Intriguingly, Wolf in effect unknowingly drops a hint in his aforementioned recounting of the 1960s and 1970s: One country that didn’t experience stagflation in this period, and accordingly didn’t ‘rebalance’ by moving to financial hyperinflation instead, was Germany. What did and what does Germany do that we didn’t and don’t? Might we find there how to Build Back Better sustainably here?

The answer is yes, and the Biden Administration, unlike Summers and others, thankfully seems to have ‘got the memo.’ What Germany did and still does is never to stop producing, never to stop productive investment, and thus never to need countenancing the unjust suppression of labor or unwise financialization of its economy.

It also has long understood – since List and Bismarck at latest – that even public expenditure that Reaganauts and latterday Clintonites seem to think –  trafficking in the most pseudo of pseudo-distinctions – ‘more social than infrastructural,’ is infrastructural and efficiency-growing precisely by being social and justice-spreading. For it promotes labor mobility and thereby good factor-flow just as all good infrastructures do.    

That is still capitalism. But it’s a capitalism that works through and in reasonable part for labor, not against labor – in effect, a fusion of laborism and capitalism. Only this form of capitalism – labor capitalism – is non-self-destructive.

In effect, this is what Building Back Better at this point is looking like. The plan is very much aimed both at massively jumpstarting green infrastructure and industry on the one hand, and at massively boosting and spreading productive opportunity to incipient producers – that is, to all of us – on the other hand.

Each boost, meanwhile, operates both generally, economy-wide, on the one hand, and in particularly concentrated form among long-neglected sectors of our economy and long-neglected regions and populations of our country, on the other hand. (This is why Biden speaks so often of rural America and non-white-male America along with the rest of America.) The tax offsets to limit deficit-growth, meanwhile, target outsourcing and offshoring firms owned by rentiers – those whose fortunes Summers, Wolfe, and Rajan seem by implication either to favor or to be willing to surrender preemptively to – not working Americans.

It would be hard to overstate the significance of this shift. It represents a return to the Hamiltonian growth model that served us so well for 150 years and serves Germany, Japan, South Korea, and now China well to this day. (The prophet of Germany’s strategy was Friedrich List, who cheerfully acknowledged Hamilton’s influence, as did the architects of Asia’s ‘tiger economies.’)
┄┄┄┄┄┄┄┄┄┄┄┄┄┄┄┄┄┄┄┄
■ **Exercises**
- A) In the Build Back Better excerpt, who is named as the prophet of Germany's strategy?
- B) Sum up the Build Back Better excerpt in two sentences.

■ **Data for analysis**
┄┄┄┄┄┄┄┄┄┄┄┄┄┄┄┄┄┄┄┄
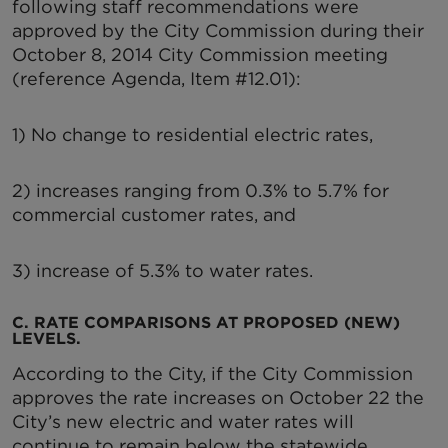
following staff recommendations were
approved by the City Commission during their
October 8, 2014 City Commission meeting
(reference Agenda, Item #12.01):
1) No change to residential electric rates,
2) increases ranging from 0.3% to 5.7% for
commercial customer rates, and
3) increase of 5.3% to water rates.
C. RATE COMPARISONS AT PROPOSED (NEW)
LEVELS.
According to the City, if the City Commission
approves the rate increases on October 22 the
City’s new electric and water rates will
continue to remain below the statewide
┄┄┄┄┄┄┄┄┄┄┄┄┄┄┄┄┄┄┄┄
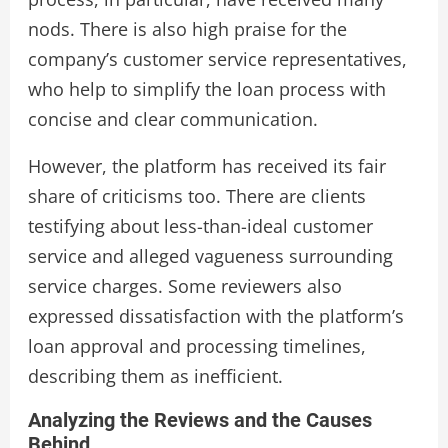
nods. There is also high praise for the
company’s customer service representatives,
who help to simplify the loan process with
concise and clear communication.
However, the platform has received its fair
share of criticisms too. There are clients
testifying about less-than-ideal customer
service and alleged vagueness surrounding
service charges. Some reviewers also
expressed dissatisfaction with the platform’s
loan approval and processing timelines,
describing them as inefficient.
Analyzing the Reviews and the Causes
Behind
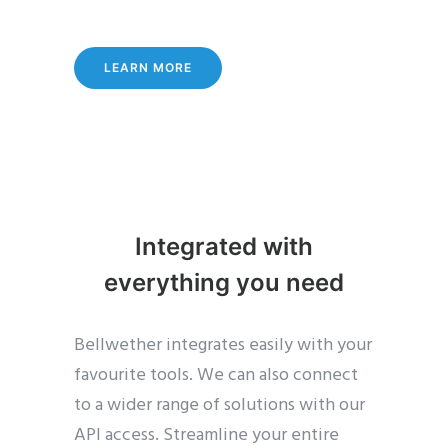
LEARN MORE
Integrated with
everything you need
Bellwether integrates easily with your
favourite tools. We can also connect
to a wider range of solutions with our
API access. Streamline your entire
┄┄┄┄┄┄┄┄┄┄┄┄┄┄┄┄┄┄┄┄
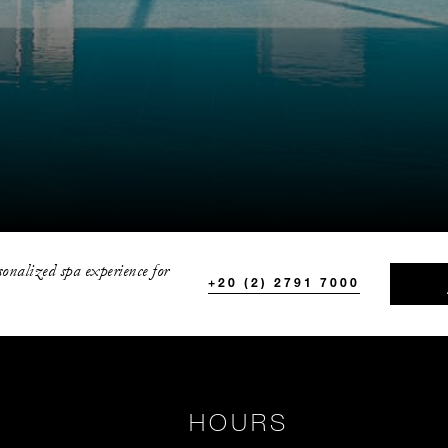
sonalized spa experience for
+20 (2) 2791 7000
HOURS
┄┄┄┄┄┄┄┄┄┄┄┄┄┄┄┄┄┄┄┄
■ **Written answers**
- A) Friedrich List.

- B) Germany, which did not experience stagflation in the 1960s and 1970s, never stopped producing or making productive investment, and it has long treated social spending as infrastructure because it promotes labor mobility. Build Back Better follows this "labor capitalism" by boosting green infrastructure and spreading productive opportunity, especially to long-neglected regions and populations, and the excerpt calls the plan a return to the Hamiltonian growth model.